Тот набор продуктов, который доставался Кале в результате меновой деятельности, незамедлительно и разнообразно перерабатывался. Как она готовила! Сейчас так уже не модно. Сейчас модно позвонить по телефону и получить прямо на дом какую-то ерунду из ближайшей пиццерии. Или суши. Или что-нибудь еще, условно съедобное. А тогда что вы могли получить? Мититеи из столовой? И то вам пришлось бы за ними тащиться через полгорода. Так вот, Каля таки готовила. Она крутила котлеты и фаршировала рыбу, она рубила икру из синеньких и жарила биточки из тюльки... Она не ленилась делать «Оливье» не только на Новый год, а штрудели в ее доме просто не переводились. И среди всего этого кулинарного разгула она еще отдельно готовила для Бусика - шейку, печенку, фаршированные яйца, творожок с желточками. Чтоб он нам был здоров.
Через месяц в гости заскочил ветеринар. Он выпил коньячку, осмотрел Бусика и разрешил переходить к активной жизни. Кота торжественно опустили на пол и предложили пройтись. Он недоуменно обвел присутствующих укоризненным взглядом, сделал шаг и упал.
– Ничего, это у него мышцы немножко отвыкли - сказал ветеринар и поставил кота на ноги. Кот пошатнулся, лапы его подломились и он снова упал на пол.
– Попробуем еще раз, - не сдавался доктор, - подманите его чем-то.

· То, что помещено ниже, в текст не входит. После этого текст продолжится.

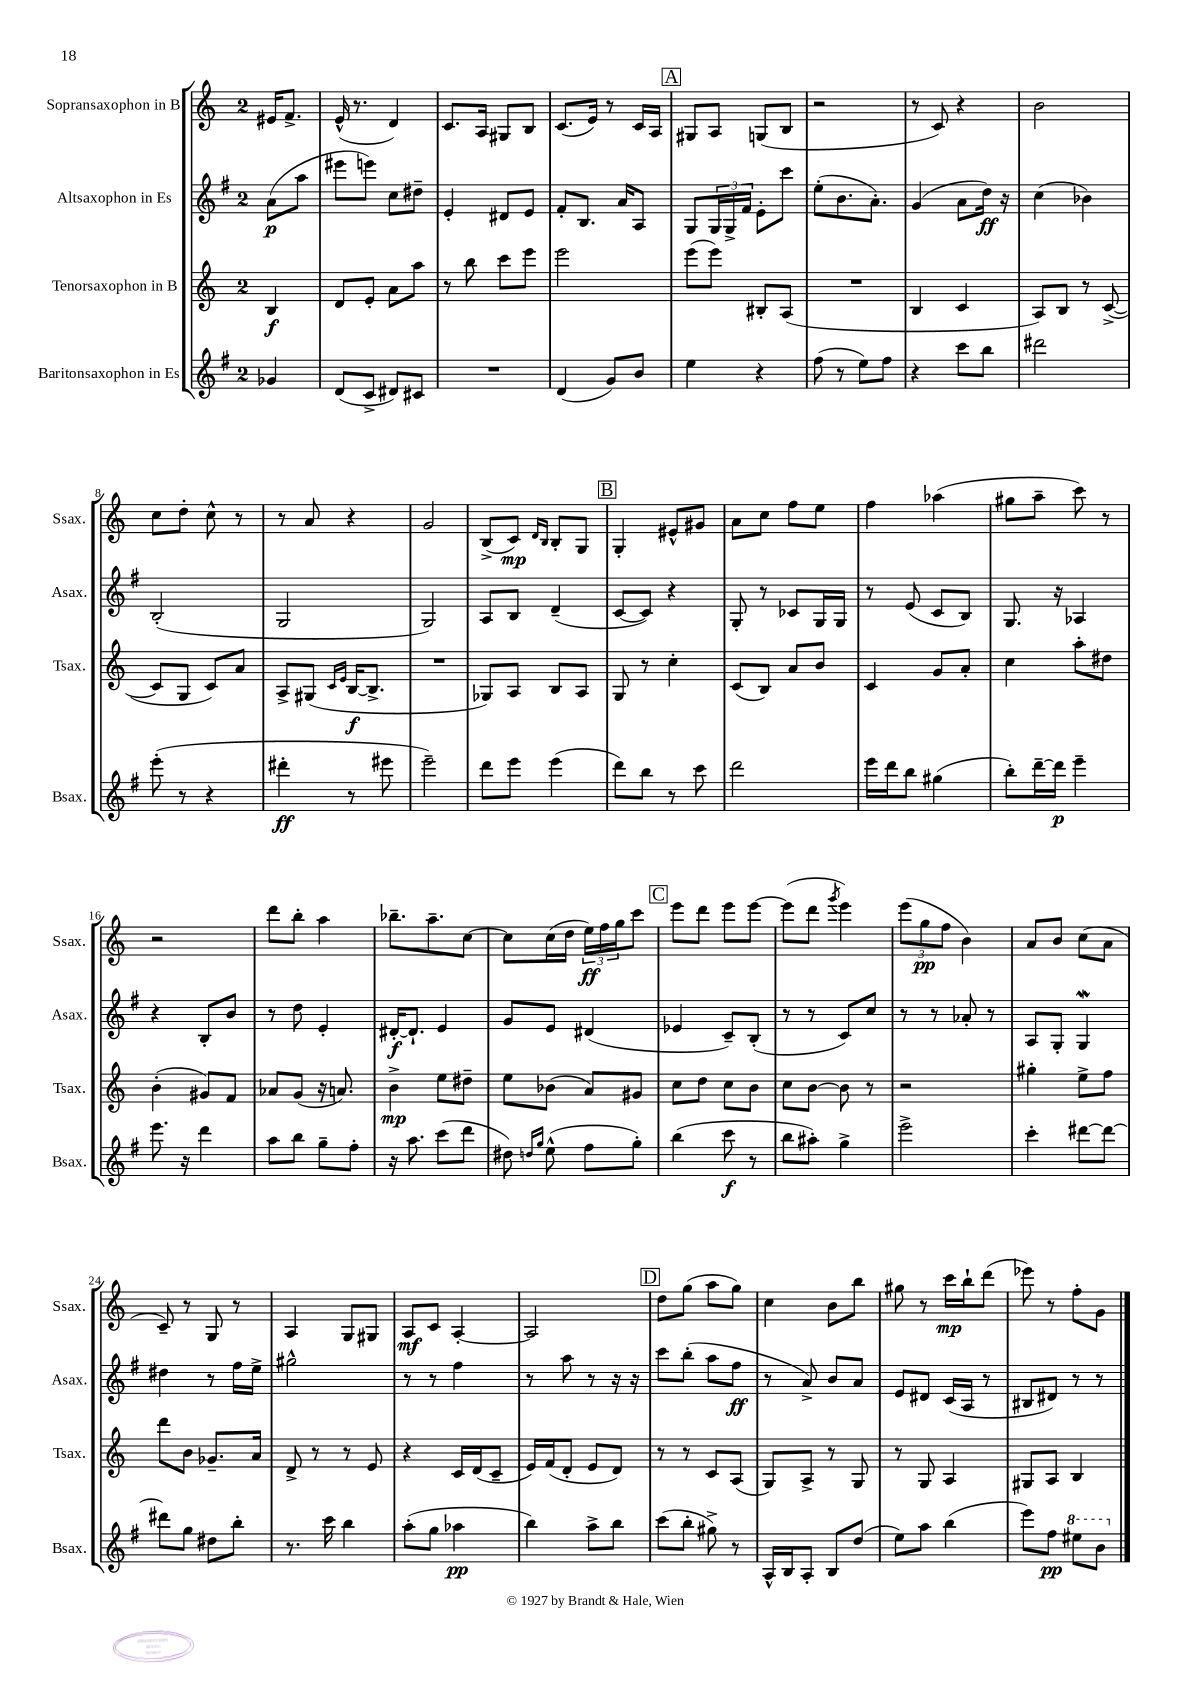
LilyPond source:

<<
\new StaffGroup <<
\new Staff = "s0" \with { instrumentName = "Sopransaxophon in B" shortInstrumentName = "Ssax." } {
    \clef treble \key c \major \once \override Staff.TimeSignature.style = #'single-digit \time 2/4 \partial 4
    eis'16 f'8.-> |
    e'16-^( r8. d'4) |
    c'8. a16 gis8 b8 |
    c'8.( e'16) r8 c'16 a16 |
    \mark \markup { \box "A" } gis8 a8 g8( b8 |
    r2 |
    r8 c'8) r4 |
    b'2 |
    c''8 d''8-. c''8-^ r8 |
    r8 a'8 r4 |
    g'2 |
    b8->( c'8\mp) \grace { d'16 b16 } b8-. g8 |
    \mark \markup { \box "B" } g4-. eis'8-^ gis'8 |
    a'8 c''8 f''8 e''8 |
    f''4 aes''4( |
    gis''8 a''8-- c'''8) r8 |
    r2 |
    d'''8 b''8-. a''4 |
    bes''8.-- a''8.-- c''8~ |
    c''8 c''16( d''16 \tuplet 3/2 { e''16\ff) f''16 g''16 } c'''8 |
    \mark \markup { \box "C" } e'''8 d'''8 e'''8 e'''8~ |
    e'''8( d'''8 \acciaccatura { g'''8 } e'''4) |
    \tuplet 3/2 { e'''8( g''8\pp f''8 } b'4) |
    a'8 b'8 c''8( a'8 |
    c'8--) r8 g8 r8 |
    a4 g8 gis8 |
    a8\mf c'8 a4~-. |
    a2 |
    \mark \markup { \box "D" } d''8 g''8( a''8 g''8) |
    c''4 b'8 b''8 |
    gis''8 r8 c'''16\mp b''16-! d'''8( |
    ees'''8) r8 f''8-. g'8 \bar "|." |
}
\new Staff = "s1" \with { instrumentName = "Altsaxophon in Es" shortInstrumentName = "Asax." } {
    \clef treble \key g \major \once \override Staff.TimeSignature.style = #'single-digit \time 2/4 \partial 4
    a'8\p( a''8 |
    eis'''8 e'''8) c''8 dis''8-- |
    e'4-. dis'8 e'8 |
    fis'8-. b8. a'16 a8 |
    \mark \markup { \box "A" } g8 \tuplet 3/2 { g16 g16-> fis'16 } e'8-. c'''8 |
    e''8-.( b'8. a'8.-.) |
    g'4( a'8 d''16\ff) r16 |
    c''4( bes'4) |
    b2-.( |
    g2 |
    g2) |
    a8 b8 d'4--( |
    \mark \markup { \box "B" } c'8~ c'8) r4 |
    g8-. r8 ces'8 g16 g16 |
    r8 e'8( c'8 b8) |
    g8. r16 aes4 |
    r4 b8-. b'8 |
    r8 d''8 e'4-. |
    dis'16~-.\f dis'8.-! e'4 |
    g'8 e'8 dis'4( |
    \mark \markup { \box "C" } ees'4 c'8--) b8-.( |
    r8 r8 c'8) c''8 |
    r8 r8 aes'8-. r8 |
    a8 g8-. g4\mordent |
    dis''4 r8 fis''16 e''16-> |
    gis''2-^ |
    r8 r8 fis''4 |
    r8 a''8 r8 r16 r16 |
    \mark \markup { \box "D" } c'''8 b''8-.( a''8 fis''8\ff |
    r8 a'8->) b'8 a'8 |
    e'8 dis'8 c'16( a16 r8 |
    bis8 dis'8) r8 r8 \bar "|." |
}
\new Staff = "s2" \with { instrumentName = "Tenorsaxophon in B" shortInstrumentName = "Tsax." } {
    \clef treble \key c \major \once \override Staff.TimeSignature.style = #'single-digit \time 2/4 \partial 4
    b4\f |
    d'8 e'8-. a'8 a''8 |
    r8 b''8 c'''8 e'''8 |
    e'''2 |
    \mark \markup { \box "A" } e'''8( e'''8) bis8-. a8( |
    R2 |
    b4 c'4 |
    a8) b8 r8 c'8~->( |
    c'8 g8 c'8) a'8 |
    a8-> gis8( \grace { c'16 e'16 } b16~\f b8.-> |
    R2 |
    ges8) a8 b8 a8 |
    \mark \markup { \box "B" } g8 r8 c''4-. |
    c'8( b8) a'8 b'8 |
    c'4 g'8 a'8-. |
    c''4 a''8-. dis''8 |
    b'4-.( gis'8) f'8 |
    aes'8 g'8( r16 a'8.) |
    b'4->\mp e''8 dis''8-- |
    e''8 bes'8( a'8) gis'8 |
    \mark \markup { \box "C" } c''8 d''8 c''8 b'8 |
    c''8 b'8~ b'8 r8 |
    r2 |
    gis''4-. e''8-> f''8 |
    d'''8 b'8 ges'8.-- a'16 |
    d'8-> r8 r8 e'8 |
    r4 c'16 d'16( c'8-- |
    e'16) f'16( d'8-. e'8 d'8) |
    \mark \markup { \box "D" } r8 r8 c'8 a8( |
    g8) a8-> r8 g8 |
    r8 g8 a4 |
    gis8 a8 b4 \bar "|." |
}
\new Staff = "s3" \with { instrumentName = "Baritonsaxophon in Es" shortInstrumentName = "Bsax." } {
    \clef treble \key g \major \once \override Staff.TimeSignature.style = #'single-digit \time 2/4 \partial 4
    ges'4 |
    d'8( c'8-> dis'8) cis'8 |
    R2 |
    d'4( g'8) b'8 |
    \mark \markup { \box "A" } e''4 r4 |
    fis''8( r8 e''8) fis''8 |
    r4 c'''8 b''8 |
    dis'''2 |
    e'''8-.( r8 r4 |
    dis'''4-.\ff r8 eis'''8 |
    e'''2--) |
    d'''8 e'''8 e'''4( |
    \mark \markup { \box "B" } d'''8) b''8 r8 c'''8 |
    d'''2 |
    e'''16 d'''16 b''8 gis''4( |
    b''8-.) d'''16~-- d'''16\p e'''4-- |
    e'''8. r16 d'''4 |
    a''8 b''8 g''8-- fis''8-. |
    r16 a''8. c'''8( d'''8 |
    dis''8) \grace { d''16 g''16 } e''8-^( fis''8 g''8-.) |
    \mark \markup { \box "C" } b''4( c'''8\f r8 |
    b''8 ais''8-.) g''4-> |
    e'''2-> |
    c'''4-. dis'''8~ dis'''8~ |
    dis'''8 g''8 dis''8 b''8-. |
    r8. c'''16 b''4 |
    a''8-.( g''8 aes''4\pp |
    b''4) a''8-> b''8 |
    \mark \markup { \box "D" } c'''8( b''8-. gis''8->) r8 |
    a16-^ b16 a8-. b8 d''8( |
    e''8) a''8 b''4( |
    e'''8) fis''8\pp \ottava #1 eis'''8 b''8 \ottava #0 \bar "|." |
}
>>
>>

Каля выгребла из холодильника миску домашнего паштета, холодец, кровяную колбасу, куриные крылышки в меду, еще какую-то снедь и стала подманивать Бусика к себе. Кот лежал неподвижно, вздрагивал от прикосновений и на еду не реагировал. Ветеринар недоуменно щупал жирные бока, цокал языком и пожимал плечами. Каля всхлипывала. Алик предложил версию паралича на нервной почве - и она была принята, как самая правдоподобная. Ветеринар пообещал заскакивать с осмотрами, и утешительно кивая «Да рассосется со временем, непременно рассосется» - раскланялся. Кот был помещен на свое законное место в кресле и получил утешительный приз в виде биточка из тюлечки. Жизнь продолжалась.
А где-то через год после трагической охоты на голубей, выпало Кале счастье - турпутевка за границу. На двоих. Конечно, не в Париж или Лондон, но нашему человеку в те времена и Болгария была Европой. И настали для Кали с Аликом «дни тревог и тягостных раздумий» о судьбе несчастного котика. С собой взять нельзя. Отказаться от поездки - ну, таких идиотов на всей Софиевской не водилось. Отдать на время в хорошие руки - а где гарантия, что «мамину маламурочку» не обидят и не обделят кусочком курочки? Каля изводила себя на нет и металась, пока не вспомнила о племяннике-студенте, который наверняка рад будет пожить в цивильных условиях, а не в общаге. Бесплатно. За присмотр за Бусиком.
И племянник не просто согласился, а бегом побежал. Две недели? Да хоть всю пятилетку!
Надо было видеть, как он принимал холодильник под опись - вот этот судочек, с паштетиком - давать котику на завтрак две столовые ложечки. Вот эта курочка, целенькая - отварить и давать котику бульончик, в котором размять вилочкой печеночку (вот в этом судочке, не перепутай, тут куриная). Вот этот казанчик - с говяжьей печенкой, давать котику до творожка, а не после. А в этой мисочке, под тарелочкой - фаршированная шейка, она легкая, дашь на ужин. И в той мисочке, и в этой тарелочке - студент с серьезным лицом конспектировал за теткой, кивал головой и нежно поглаживал Бусика по жирному загривку....
А уже на следующий день я наблюдала, как калин племянник вытащил на балкон разномастные судочки и мисочки, завалился в шезлонг и воткнул нос в какую-то толстую книжку. Время от времени он протягивал руку, не глядя нашаривал в судочке куриную пулечку и явно не испытывая никаких угрызений совести по этому поводу, смачно отъедал от нее кусочки. И заедал их помидоркой. Или огурчиком. Или кусочком печеночки - из мисочки под крышечкой. Или шматом фаршированной шейки - из другой мисочки. Или биточком - из мисочки в цветочек.